** start GIVEN INFORMATION **

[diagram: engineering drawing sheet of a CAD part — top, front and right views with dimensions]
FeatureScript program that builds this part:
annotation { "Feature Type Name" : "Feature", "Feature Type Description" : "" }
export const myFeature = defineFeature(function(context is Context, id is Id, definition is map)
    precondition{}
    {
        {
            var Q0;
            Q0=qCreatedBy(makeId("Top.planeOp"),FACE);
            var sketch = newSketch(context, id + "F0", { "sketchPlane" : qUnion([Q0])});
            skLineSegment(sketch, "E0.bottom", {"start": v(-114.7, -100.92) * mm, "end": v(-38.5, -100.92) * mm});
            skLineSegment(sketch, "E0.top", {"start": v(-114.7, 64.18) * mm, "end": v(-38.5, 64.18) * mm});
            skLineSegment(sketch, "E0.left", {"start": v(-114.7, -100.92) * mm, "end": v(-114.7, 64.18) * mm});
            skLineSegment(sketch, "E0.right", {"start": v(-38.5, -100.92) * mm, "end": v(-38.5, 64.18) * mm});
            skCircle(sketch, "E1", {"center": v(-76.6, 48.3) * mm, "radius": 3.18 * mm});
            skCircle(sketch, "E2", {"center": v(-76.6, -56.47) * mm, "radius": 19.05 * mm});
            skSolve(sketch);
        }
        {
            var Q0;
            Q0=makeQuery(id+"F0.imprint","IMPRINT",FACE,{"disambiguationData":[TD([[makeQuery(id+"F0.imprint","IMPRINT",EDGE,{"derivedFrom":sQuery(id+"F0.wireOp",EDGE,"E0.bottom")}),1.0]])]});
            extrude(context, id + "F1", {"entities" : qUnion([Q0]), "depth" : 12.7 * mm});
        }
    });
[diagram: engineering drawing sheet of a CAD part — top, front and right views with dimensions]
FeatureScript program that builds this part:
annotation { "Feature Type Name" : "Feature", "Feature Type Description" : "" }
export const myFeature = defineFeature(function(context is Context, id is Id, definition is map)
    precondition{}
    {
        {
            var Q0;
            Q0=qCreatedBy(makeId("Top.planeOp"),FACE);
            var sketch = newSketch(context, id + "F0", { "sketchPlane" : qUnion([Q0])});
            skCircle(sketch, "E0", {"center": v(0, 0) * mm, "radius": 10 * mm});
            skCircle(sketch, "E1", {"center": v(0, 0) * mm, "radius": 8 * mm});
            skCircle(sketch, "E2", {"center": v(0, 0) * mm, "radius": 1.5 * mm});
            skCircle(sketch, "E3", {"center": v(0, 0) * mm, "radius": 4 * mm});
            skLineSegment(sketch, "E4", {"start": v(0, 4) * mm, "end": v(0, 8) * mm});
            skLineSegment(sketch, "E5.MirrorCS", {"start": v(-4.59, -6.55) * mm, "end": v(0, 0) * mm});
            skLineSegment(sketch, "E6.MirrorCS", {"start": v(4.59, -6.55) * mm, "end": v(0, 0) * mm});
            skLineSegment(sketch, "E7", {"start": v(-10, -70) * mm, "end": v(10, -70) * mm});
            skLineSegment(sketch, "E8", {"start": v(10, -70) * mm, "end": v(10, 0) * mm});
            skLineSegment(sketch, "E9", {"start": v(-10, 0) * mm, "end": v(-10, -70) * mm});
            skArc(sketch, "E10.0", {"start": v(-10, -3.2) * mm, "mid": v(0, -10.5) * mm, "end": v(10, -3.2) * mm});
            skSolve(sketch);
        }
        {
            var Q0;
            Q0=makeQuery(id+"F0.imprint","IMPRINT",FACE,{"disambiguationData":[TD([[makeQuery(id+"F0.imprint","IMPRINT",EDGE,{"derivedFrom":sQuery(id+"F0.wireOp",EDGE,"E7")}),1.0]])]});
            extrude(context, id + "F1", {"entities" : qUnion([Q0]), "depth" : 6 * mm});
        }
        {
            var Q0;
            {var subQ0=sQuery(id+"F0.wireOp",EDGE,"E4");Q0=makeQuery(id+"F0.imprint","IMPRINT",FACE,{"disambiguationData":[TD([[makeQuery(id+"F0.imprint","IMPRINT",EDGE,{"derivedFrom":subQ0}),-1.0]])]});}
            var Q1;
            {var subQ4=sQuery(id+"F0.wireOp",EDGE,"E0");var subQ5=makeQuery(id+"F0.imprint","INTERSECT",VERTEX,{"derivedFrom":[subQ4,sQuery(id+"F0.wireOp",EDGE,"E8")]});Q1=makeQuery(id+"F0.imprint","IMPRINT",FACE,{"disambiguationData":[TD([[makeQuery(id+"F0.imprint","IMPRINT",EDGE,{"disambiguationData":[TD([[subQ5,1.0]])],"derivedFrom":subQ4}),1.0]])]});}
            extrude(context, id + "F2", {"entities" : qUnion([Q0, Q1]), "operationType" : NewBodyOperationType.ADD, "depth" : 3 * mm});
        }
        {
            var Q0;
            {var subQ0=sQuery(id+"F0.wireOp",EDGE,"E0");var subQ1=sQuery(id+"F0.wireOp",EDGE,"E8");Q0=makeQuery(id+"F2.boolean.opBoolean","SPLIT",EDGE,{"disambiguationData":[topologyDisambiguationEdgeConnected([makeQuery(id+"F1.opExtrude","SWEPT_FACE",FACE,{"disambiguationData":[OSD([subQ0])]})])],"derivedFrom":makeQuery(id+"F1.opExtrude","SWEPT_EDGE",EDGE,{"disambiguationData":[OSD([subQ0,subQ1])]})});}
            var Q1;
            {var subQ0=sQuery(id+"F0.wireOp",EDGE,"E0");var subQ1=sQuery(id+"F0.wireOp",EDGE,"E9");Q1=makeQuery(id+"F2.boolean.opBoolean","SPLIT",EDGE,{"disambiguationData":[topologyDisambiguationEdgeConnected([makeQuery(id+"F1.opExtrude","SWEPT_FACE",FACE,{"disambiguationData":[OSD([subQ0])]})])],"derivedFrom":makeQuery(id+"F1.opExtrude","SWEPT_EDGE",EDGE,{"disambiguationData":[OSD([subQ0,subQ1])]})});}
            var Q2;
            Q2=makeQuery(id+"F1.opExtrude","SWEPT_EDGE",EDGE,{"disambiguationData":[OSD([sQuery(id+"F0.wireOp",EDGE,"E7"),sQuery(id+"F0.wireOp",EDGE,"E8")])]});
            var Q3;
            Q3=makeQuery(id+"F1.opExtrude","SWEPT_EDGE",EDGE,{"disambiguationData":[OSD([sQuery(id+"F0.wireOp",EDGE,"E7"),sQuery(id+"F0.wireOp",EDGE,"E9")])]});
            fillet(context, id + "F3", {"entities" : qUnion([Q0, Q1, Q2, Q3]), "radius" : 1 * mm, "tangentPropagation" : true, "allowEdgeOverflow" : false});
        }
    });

** end GIVEN INFORMATION **

PROBLEM REQUIREMENTS: Render the lines from the start of the rows through the line containing "v(-76.6, 48.3) *" as a Markdown table with the columns Number and Line, leaving out blank lines.

FULL OUTPUT:
| Number | Line |
|---|---|
| 1 | [diagram: engineering drawing sheet of a CAD part — top, front and right views with dimensions] |
| 2 | FeatureScript program that builds this part: |
| 3 | annotation { "Feature Type Name" : "Feature", "Feature Type Description" : "" } |
| 4 | export const myFeature = defineFeature(function(context is Context, id is Id, definition is map) |
| 5 |     precondition{} |
| 6 |     { |
| 7 |         { |
| 8 |             var Q0; |
| 9 |             Q0=qCreatedBy(makeId("Top.planeOp"),FACE); |
| 10 |             var sketch = newSketch(context, id + "F0", { "sketchPlane" : qUnion([Q0])}); |
| 11 |             skLineSegment(sketch, "E0.bottom", {"start": v(-114.7, -100.92) * mm, "end": v(-38.5, -100.92) * mm}); |
| 12 |             skLineSegment(sketch, "E0.top", {"start": v(-114.7, 64.18) * mm, "end": v(-38.5, 64.18) * mm}); |
| 13 |             skLineSegment(sketch, "E0.left", {"start": v(-114.7, -100.92) * mm, "end": v(-114.7, 64.18) * mm}); |
| 14 |             skLineSegment(sketch, "E0.right", {"start": v(-38.5, -100.92) * mm, "end": v(-38.5, 64.18) * mm}); |
| 15 |             skCircle(sketch, "E1", {"center": v(-76.6, 48.3) * mm, "radius": 3.18 * mm}); |